Task to complete:
Restate every record word for word, without the pictures.

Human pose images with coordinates
┄┄┄┄┄┄
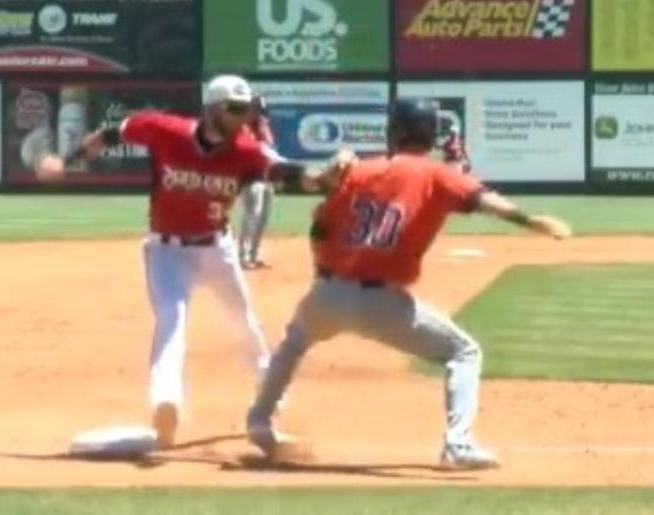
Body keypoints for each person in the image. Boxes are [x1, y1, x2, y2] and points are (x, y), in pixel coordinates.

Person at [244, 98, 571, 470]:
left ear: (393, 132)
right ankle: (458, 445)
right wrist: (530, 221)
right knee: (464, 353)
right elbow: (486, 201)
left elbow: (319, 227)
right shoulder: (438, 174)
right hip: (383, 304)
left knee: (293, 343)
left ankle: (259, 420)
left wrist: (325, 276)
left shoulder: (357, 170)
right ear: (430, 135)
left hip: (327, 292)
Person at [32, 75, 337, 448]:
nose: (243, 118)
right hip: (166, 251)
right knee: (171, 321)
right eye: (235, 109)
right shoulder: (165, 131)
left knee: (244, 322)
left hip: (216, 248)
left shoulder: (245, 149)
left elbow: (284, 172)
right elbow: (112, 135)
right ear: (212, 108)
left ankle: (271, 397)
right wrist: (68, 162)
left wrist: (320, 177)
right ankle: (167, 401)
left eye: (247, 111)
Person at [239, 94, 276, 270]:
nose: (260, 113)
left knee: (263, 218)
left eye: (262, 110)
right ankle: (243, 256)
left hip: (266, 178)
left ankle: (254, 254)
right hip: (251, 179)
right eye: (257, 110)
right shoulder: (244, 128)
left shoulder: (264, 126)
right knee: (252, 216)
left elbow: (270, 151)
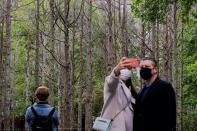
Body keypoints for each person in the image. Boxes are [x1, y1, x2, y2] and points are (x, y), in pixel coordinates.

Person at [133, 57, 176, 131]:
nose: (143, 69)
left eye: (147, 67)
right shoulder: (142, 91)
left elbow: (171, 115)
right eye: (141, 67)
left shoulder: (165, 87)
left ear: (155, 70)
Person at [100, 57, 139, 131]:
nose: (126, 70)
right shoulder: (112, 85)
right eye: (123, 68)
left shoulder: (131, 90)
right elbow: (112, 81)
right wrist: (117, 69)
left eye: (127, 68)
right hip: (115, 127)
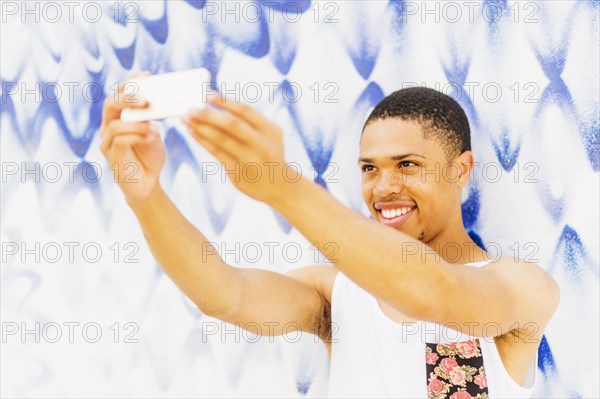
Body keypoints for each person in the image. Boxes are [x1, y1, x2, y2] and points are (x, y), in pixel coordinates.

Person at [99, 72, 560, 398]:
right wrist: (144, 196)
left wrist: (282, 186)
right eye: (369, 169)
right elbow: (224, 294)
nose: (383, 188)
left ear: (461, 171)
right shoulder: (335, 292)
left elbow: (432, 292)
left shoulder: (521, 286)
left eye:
┄┄┄┄┄┄
Reply to the exercise:
Body keypoints for each person in the image. Boxes are [x1, y1, x2, y2] and points are (x, y), in pixel coordinates.

Person at [244, 98, 571, 470]:
left ear: (393, 132)
right ankle: (458, 445)
right wrist: (530, 221)
right knee: (464, 353)
right elbow: (486, 201)
left elbow: (319, 227)
right shoulder: (438, 174)
right hip: (383, 304)
left knee: (293, 343)
left ankle: (259, 420)
left wrist: (325, 276)
left shoulder: (357, 170)
right ear: (430, 135)
left hip: (327, 292)
Person at [32, 75, 337, 448]:
nose: (243, 118)
right hip: (166, 251)
right knee: (171, 321)
right eye: (235, 109)
right shoulder: (165, 131)
left knee: (244, 322)
left hip: (216, 248)
left shoulder: (245, 149)
left elbow: (284, 172)
right elbow: (112, 135)
right ear: (212, 108)
left ankle: (271, 397)
right wrist: (68, 162)
left wrist: (320, 177)
right ankle: (167, 401)
left eye: (247, 111)
Person at [239, 94, 276, 270]:
nose: (260, 113)
left knee: (263, 218)
left eye: (262, 110)
right ankle: (243, 256)
left hip: (266, 178)
left ankle: (254, 254)
right hip: (251, 179)
right eye: (257, 110)
right shoulder: (244, 128)
left shoulder: (264, 126)
right knee: (252, 216)
left elbow: (270, 151)
Body keypoints for each person in the image. Boxes are [x1, y1, x2, y2] and points are (x, y), in pixel coordinates.

Person at [133, 57, 176, 131]:
nose: (143, 69)
left eye: (147, 67)
right shoulder: (142, 91)
left elbow: (171, 115)
right eye: (141, 67)
left shoulder: (165, 87)
left ear: (155, 70)
Person at [100, 57, 139, 131]:
nose: (126, 70)
right shoulder: (112, 85)
right eye: (123, 68)
left shoulder: (131, 90)
right elbow: (112, 81)
right wrist: (117, 69)
left eye: (127, 68)
right hip: (115, 127)
Body keypoints for each person in the image. Boxes are [x1, y1, x2, y2] and points are (x, y), in pixel coordinates.

Person at [99, 72, 560, 398]:
right wrist: (144, 196)
left wrist: (282, 186)
right eye: (369, 169)
right elbow: (224, 294)
nose: (383, 188)
left ear: (461, 171)
right shoulder: (335, 292)
left elbow: (432, 292)
left shoulder: (521, 286)
left eye:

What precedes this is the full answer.